▶ [Task to carry out] Beginning with the first entry, set down each one exactly as shown.

▶ [Available records]
_ _ _

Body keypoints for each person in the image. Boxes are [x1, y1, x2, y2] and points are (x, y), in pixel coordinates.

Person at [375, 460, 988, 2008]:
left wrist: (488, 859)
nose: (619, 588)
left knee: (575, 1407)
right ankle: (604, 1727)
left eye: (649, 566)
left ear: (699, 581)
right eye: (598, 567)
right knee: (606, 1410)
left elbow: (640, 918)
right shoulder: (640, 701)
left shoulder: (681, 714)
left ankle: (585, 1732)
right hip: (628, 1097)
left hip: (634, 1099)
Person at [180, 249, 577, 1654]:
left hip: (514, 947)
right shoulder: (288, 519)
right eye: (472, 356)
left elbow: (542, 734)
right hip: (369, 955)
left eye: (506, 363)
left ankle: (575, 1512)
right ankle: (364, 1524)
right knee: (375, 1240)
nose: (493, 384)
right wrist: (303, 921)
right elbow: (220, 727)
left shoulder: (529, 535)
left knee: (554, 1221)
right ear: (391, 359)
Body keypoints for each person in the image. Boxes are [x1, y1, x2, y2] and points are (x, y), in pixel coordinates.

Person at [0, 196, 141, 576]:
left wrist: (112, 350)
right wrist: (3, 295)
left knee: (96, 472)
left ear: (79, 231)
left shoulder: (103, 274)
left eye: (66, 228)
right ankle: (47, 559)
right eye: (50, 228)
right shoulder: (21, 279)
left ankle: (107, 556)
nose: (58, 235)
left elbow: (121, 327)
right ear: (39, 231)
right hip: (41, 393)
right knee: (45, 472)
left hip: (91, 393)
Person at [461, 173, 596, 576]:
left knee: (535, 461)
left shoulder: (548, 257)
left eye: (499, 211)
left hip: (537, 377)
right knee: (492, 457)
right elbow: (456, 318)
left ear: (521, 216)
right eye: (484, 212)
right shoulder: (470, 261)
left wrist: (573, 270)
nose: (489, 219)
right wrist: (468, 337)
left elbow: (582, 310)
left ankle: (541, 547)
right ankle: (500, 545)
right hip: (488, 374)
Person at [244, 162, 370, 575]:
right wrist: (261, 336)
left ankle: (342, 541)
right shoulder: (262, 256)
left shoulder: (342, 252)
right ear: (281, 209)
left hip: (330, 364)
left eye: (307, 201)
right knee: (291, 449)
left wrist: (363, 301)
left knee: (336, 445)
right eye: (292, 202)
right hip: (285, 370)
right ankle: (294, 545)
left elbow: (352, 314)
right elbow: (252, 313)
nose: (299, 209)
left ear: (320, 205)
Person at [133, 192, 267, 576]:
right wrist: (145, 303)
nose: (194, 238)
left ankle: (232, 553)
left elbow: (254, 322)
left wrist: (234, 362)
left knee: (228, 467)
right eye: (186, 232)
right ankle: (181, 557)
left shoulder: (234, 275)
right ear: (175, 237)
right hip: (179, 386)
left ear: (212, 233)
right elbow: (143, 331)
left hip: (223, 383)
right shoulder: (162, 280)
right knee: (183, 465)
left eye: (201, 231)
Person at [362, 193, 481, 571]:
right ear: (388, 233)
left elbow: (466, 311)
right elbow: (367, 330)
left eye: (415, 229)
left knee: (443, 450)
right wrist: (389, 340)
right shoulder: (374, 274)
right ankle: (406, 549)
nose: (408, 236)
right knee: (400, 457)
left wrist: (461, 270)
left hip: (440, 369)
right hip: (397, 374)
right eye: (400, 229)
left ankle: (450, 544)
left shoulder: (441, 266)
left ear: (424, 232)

_ _ _

▶ [Expected output]
Body keypoints for each person in the image. Boxes are [x1, y1, x2, y2] and points are (x, y), in pixel coordinates.

Person at [375, 460, 988, 2008]:
left wrist: (488, 859)
nose: (619, 588)
left knee: (575, 1407)
right ankle: (604, 1727)
left eye: (649, 566)
left ear: (699, 581)
right eye: (598, 567)
right knee: (606, 1410)
left elbow: (640, 918)
right shoulder: (640, 701)
left shoulder: (681, 714)
left ankle: (585, 1732)
right hip: (628, 1097)
left hip: (634, 1099)
Person at [180, 249, 577, 1654]:
left hip: (514, 947)
right shoulder: (288, 519)
right eye: (472, 356)
left elbow: (542, 734)
right hip: (369, 955)
left eye: (506, 363)
left ankle: (575, 1512)
right ankle: (364, 1524)
right knee: (375, 1240)
nose: (493, 384)
right wrist: (303, 921)
right elbow: (220, 727)
left shoulder: (529, 535)
left knee: (554, 1221)
right ear: (391, 359)
Body keypoints for each person in the image. Boxes are [x1, y1, x2, y2] and points are (x, y), in pixel coordinates.

Person at [0, 196, 141, 576]:
left wrist: (112, 350)
right wrist: (3, 295)
left knee: (96, 472)
left ear: (79, 231)
left shoulder: (103, 274)
left eye: (66, 228)
right ankle: (47, 559)
right eye: (50, 228)
right shoulder: (21, 279)
left ankle: (107, 556)
nose: (58, 235)
left elbow: (121, 327)
right ear: (39, 231)
right hip: (41, 393)
right knee: (45, 472)
left hip: (91, 393)
Person at [461, 173, 596, 576]:
left knee: (535, 461)
left shoulder: (548, 257)
left eye: (499, 211)
left hip: (537, 377)
right knee: (492, 457)
right elbow: (456, 318)
left ear: (521, 216)
right eye: (484, 212)
right shoulder: (470, 261)
left wrist: (573, 270)
nose: (489, 219)
right wrist: (468, 337)
left elbow: (582, 310)
left ankle: (541, 547)
right ankle: (500, 545)
right hip: (488, 374)
Person at [244, 162, 370, 575]:
right wrist: (261, 336)
left ankle: (342, 541)
right shoulder: (262, 256)
left shoulder: (342, 252)
right ear: (281, 209)
left hip: (330, 364)
left eye: (307, 201)
right knee: (291, 449)
left wrist: (363, 301)
left knee: (336, 445)
right eye: (292, 202)
right hip: (285, 370)
right ankle: (294, 545)
left elbow: (352, 314)
right elbow: (252, 313)
nose: (299, 209)
left ear: (320, 205)
Person at [133, 192, 267, 576]:
right wrist: (145, 303)
nose: (194, 238)
left ankle: (232, 553)
left elbow: (254, 322)
left wrist: (234, 362)
left knee: (228, 467)
right eye: (186, 232)
right ankle: (181, 557)
left shoulder: (234, 275)
right ear: (175, 237)
right hip: (179, 386)
left ear: (212, 233)
right elbow: (143, 331)
left hip: (223, 383)
right shoulder: (162, 280)
right knee: (183, 465)
left eye: (201, 231)
Person at [362, 193, 481, 571]:
right ear: (388, 233)
left elbow: (466, 311)
right elbow: (367, 330)
left eye: (415, 229)
left knee: (443, 450)
right wrist: (389, 340)
right shoulder: (374, 274)
right ankle: (406, 549)
nose: (408, 236)
right knee: (400, 457)
left wrist: (461, 270)
left hip: (440, 369)
right hip: (397, 374)
right eye: (400, 229)
left ankle: (450, 544)
left shoulder: (441, 266)
left ear: (424, 232)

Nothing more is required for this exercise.